TASK INSTRUCTIONS:
Exclude all pictures from your copy of the data below, which should otherwise match exactly.

EXTRACTED RECORDS:
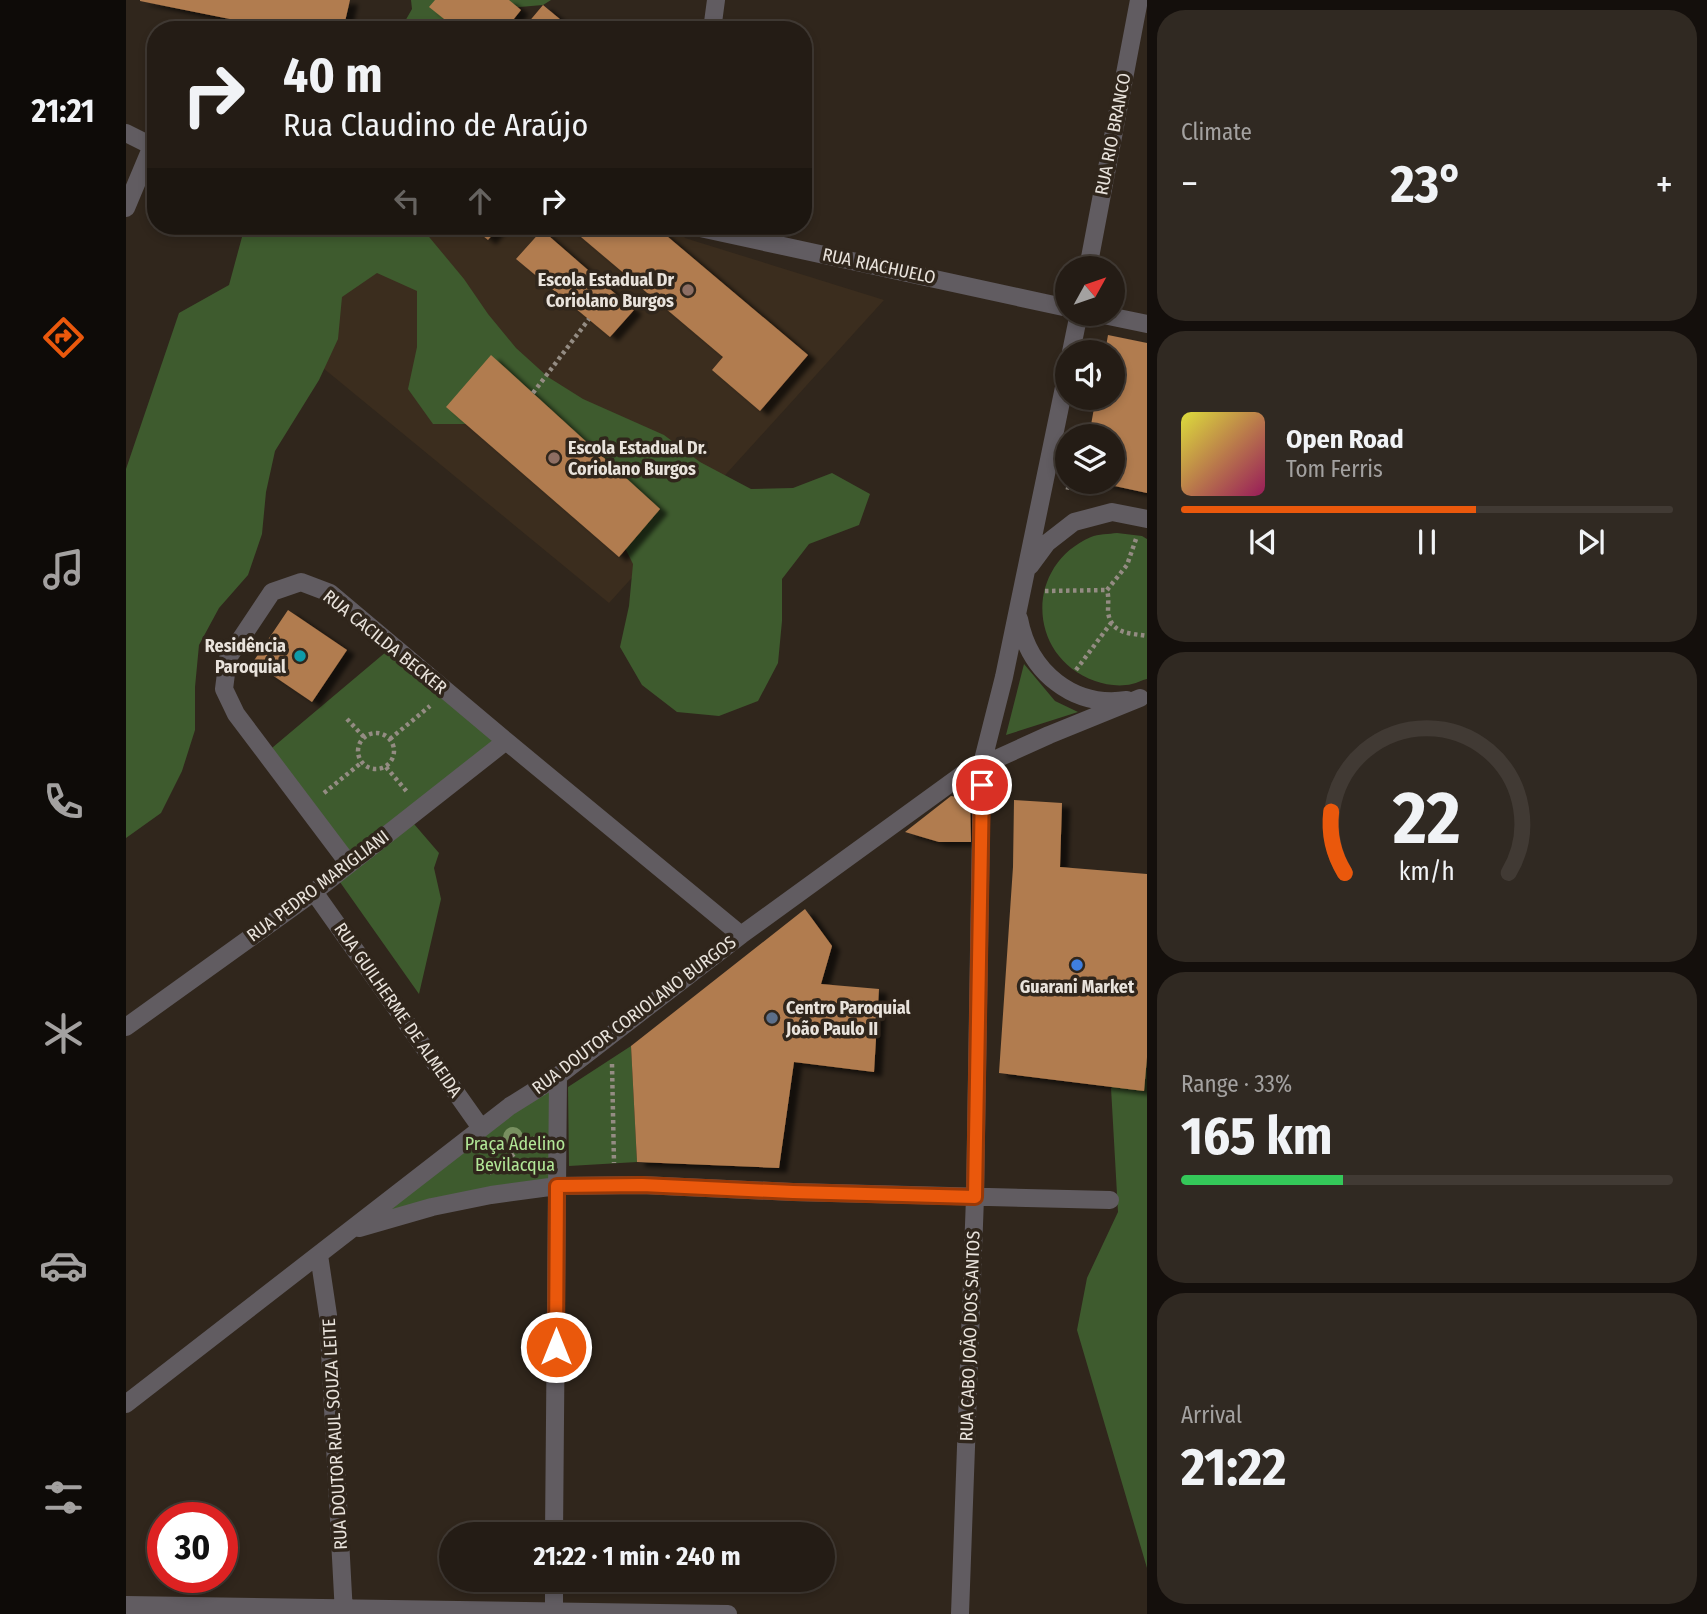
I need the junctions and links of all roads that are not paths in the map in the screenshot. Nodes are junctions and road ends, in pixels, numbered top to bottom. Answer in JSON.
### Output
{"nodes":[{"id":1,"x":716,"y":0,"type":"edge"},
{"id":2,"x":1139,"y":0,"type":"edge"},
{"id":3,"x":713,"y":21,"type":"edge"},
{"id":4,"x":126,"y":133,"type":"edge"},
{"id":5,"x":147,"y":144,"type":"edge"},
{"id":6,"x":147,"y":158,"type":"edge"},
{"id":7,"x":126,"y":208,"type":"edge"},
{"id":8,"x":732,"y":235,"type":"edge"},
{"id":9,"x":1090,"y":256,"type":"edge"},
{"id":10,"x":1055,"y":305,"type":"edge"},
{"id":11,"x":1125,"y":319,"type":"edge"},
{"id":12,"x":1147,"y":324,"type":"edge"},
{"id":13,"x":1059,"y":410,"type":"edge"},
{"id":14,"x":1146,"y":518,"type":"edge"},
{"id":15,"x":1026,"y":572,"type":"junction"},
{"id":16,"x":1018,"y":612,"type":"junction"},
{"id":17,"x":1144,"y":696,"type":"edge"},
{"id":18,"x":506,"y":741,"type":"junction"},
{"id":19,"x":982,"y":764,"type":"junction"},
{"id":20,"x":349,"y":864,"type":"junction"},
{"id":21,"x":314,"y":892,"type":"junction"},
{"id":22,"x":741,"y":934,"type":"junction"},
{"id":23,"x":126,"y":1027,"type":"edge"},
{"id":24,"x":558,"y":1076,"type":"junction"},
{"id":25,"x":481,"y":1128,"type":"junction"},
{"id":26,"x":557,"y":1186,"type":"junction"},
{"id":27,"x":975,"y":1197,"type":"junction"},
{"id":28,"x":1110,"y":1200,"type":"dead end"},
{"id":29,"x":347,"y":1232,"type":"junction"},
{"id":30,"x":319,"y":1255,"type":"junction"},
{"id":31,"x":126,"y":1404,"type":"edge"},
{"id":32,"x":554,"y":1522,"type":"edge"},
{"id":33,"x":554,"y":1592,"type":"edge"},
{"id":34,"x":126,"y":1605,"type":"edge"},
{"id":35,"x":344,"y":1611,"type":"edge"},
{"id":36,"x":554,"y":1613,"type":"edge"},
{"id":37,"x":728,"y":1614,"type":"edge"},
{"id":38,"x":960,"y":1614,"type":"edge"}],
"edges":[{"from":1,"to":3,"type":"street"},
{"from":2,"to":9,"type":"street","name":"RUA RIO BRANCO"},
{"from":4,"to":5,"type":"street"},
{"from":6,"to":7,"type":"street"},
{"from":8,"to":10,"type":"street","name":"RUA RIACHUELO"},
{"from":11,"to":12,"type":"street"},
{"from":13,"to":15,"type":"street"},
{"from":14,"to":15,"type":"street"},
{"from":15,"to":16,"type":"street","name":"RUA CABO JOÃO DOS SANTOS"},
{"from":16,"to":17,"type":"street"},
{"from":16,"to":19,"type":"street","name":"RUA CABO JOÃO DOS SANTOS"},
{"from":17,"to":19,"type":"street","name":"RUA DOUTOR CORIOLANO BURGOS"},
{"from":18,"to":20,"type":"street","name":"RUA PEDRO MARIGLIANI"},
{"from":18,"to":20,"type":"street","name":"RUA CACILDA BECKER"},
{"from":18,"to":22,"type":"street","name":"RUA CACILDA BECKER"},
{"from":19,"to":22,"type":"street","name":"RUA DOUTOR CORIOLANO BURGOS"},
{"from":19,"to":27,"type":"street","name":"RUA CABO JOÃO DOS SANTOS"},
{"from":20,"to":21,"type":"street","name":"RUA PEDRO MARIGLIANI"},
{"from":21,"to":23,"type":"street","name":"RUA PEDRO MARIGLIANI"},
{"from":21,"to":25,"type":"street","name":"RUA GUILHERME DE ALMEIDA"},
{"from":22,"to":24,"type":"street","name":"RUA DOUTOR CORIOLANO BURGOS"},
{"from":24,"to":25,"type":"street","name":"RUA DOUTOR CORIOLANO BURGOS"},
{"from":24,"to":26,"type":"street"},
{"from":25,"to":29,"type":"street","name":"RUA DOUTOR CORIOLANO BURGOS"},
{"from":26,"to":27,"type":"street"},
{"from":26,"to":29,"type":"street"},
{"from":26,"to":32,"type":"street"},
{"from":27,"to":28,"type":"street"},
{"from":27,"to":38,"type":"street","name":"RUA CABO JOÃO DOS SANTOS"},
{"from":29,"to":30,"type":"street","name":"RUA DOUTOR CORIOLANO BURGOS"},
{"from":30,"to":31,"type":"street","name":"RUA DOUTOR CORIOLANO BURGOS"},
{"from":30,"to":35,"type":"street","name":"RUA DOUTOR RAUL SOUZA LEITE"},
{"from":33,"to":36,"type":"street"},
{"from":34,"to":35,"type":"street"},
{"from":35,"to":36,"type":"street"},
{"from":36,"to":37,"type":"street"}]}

FINAL ANSWER:
I need the junctions and links of all roads that are not paths in the map in the screenshot. Nodes are junctions and road ends, in pixels, numbered top to bottom. Answer in JSON.
### Output
{"nodes":[{"id":1,"x":716,"y":0,"type":"edge"},
{"id":2,"x":1139,"y":0,"type":"edge"},
{"id":3,"x":713,"y":21,"type":"edge"},
{"id":4,"x":126,"y":133,"type":"edge"},
{"id":5,"x":147,"y":144,"type":"edge"},
{"id":6,"x":147,"y":158,"type":"edge"},
{"id":7,"x":126,"y":208,"type":"edge"},
{"id":8,"x":732,"y":235,"type":"edge"},
{"id":9,"x":1090,"y":256,"type":"edge"},
{"id":10,"x":1055,"y":305,"type":"edge"},
{"id":11,"x":1125,"y":319,"type":"edge"},
{"id":12,"x":1147,"y":324,"type":"edge"},
{"id":13,"x":1059,"y":410,"type":"edge"},
{"id":14,"x":1146,"y":518,"type":"edge"},
{"id":15,"x":1026,"y":572,"type":"junction"},
{"id":16,"x":1018,"y":612,"type":"junction"},
{"id":17,"x":1144,"y":696,"type":"edge"},
{"id":18,"x":506,"y":741,"type":"junction"},
{"id":19,"x":982,"y":764,"type":"junction"},
{"id":20,"x":349,"y":864,"type":"junction"},
{"id":21,"x":314,"y":892,"type":"junction"},
{"id":22,"x":741,"y":934,"type":"junction"},
{"id":23,"x":126,"y":1027,"type":"edge"},
{"id":24,"x":558,"y":1076,"type":"junction"},
{"id":25,"x":481,"y":1128,"type":"junction"},
{"id":26,"x":557,"y":1186,"type":"junction"},
{"id":27,"x":975,"y":1197,"type":"junction"},
{"id":28,"x":1110,"y":1200,"type":"dead end"},
{"id":29,"x":347,"y":1232,"type":"junction"},
{"id":30,"x":319,"y":1255,"type":"junction"},
{"id":31,"x":126,"y":1404,"type":"edge"},
{"id":32,"x":554,"y":1522,"type":"edge"},
{"id":33,"x":554,"y":1592,"type":"edge"},
{"id":34,"x":126,"y":1605,"type":"edge"},
{"id":35,"x":344,"y":1611,"type":"edge"},
{"id":36,"x":554,"y":1613,"type":"edge"},
{"id":37,"x":728,"y":1614,"type":"edge"},
{"id":38,"x":960,"y":1614,"type":"edge"}],
"edges":[{"from":1,"to":3,"type":"street"},
{"from":2,"to":9,"type":"street","name":"RUA RIO BRANCO"},
{"from":4,"to":5,"type":"street"},
{"from":6,"to":7,"type":"street"},
{"from":8,"to":10,"type":"street","name":"RUA RIACHUELO"},
{"from":11,"to":12,"type":"street"},
{"from":13,"to":15,"type":"street"},
{"from":14,"to":15,"type":"street"},
{"from":15,"to":16,"type":"street","name":"RUA CABO JOÃO DOS SANTOS"},
{"from":16,"to":17,"type":"street"},
{"from":16,"to":19,"type":"street","name":"RUA CABO JOÃO DOS SANTOS"},
{"from":17,"to":19,"type":"street","name":"RUA DOUTOR CORIOLANO BURGOS"},
{"from":18,"to":20,"type":"street","name":"RUA PEDRO MARIGLIANI"},
{"from":18,"to":20,"type":"street","name":"RUA CACILDA BECKER"},
{"from":18,"to":22,"type":"street","name":"RUA CACILDA BECKER"},
{"from":19,"to":22,"type":"street","name":"RUA DOUTOR CORIOLANO BURGOS"},
{"from":19,"to":27,"type":"street","name":"RUA CABO JOÃO DOS SANTOS"},
{"from":20,"to":21,"type":"street","name":"RUA PEDRO MARIGLIANI"},
{"from":21,"to":23,"type":"street","name":"RUA PEDRO MARIGLIANI"},
{"from":21,"to":25,"type":"street","name":"RUA GUILHERME DE ALMEIDA"},
{"from":22,"to":24,"type":"street","name":"RUA DOUTOR CORIOLANO BURGOS"},
{"from":24,"to":25,"type":"street","name":"RUA DOUTOR CORIOLANO BURGOS"},
{"from":24,"to":26,"type":"street"},
{"from":25,"to":29,"type":"street","name":"RUA DOUTOR CORIOLANO BURGOS"},
{"from":26,"to":27,"type":"street"},
{"from":26,"to":29,"type":"street"},
{"from":26,"to":32,"type":"street"},
{"from":27,"to":28,"type":"street"},
{"from":27,"to":38,"type":"street","name":"RUA CABO JOÃO DOS SANTOS"},
{"from":29,"to":30,"type":"street","name":"RUA DOUTOR CORIOLANO BURGOS"},
{"from":30,"to":31,"type":"street","name":"RUA DOUTOR CORIOLANO BURGOS"},
{"from":30,"to":35,"type":"street","name":"RUA DOUTOR RAUL SOUZA LEITE"},
{"from":33,"to":36,"type":"street"},
{"from":34,"to":35,"type":"street"},
{"from":35,"to":36,"type":"street"},
{"from":36,"to":37,"type":"street"}]}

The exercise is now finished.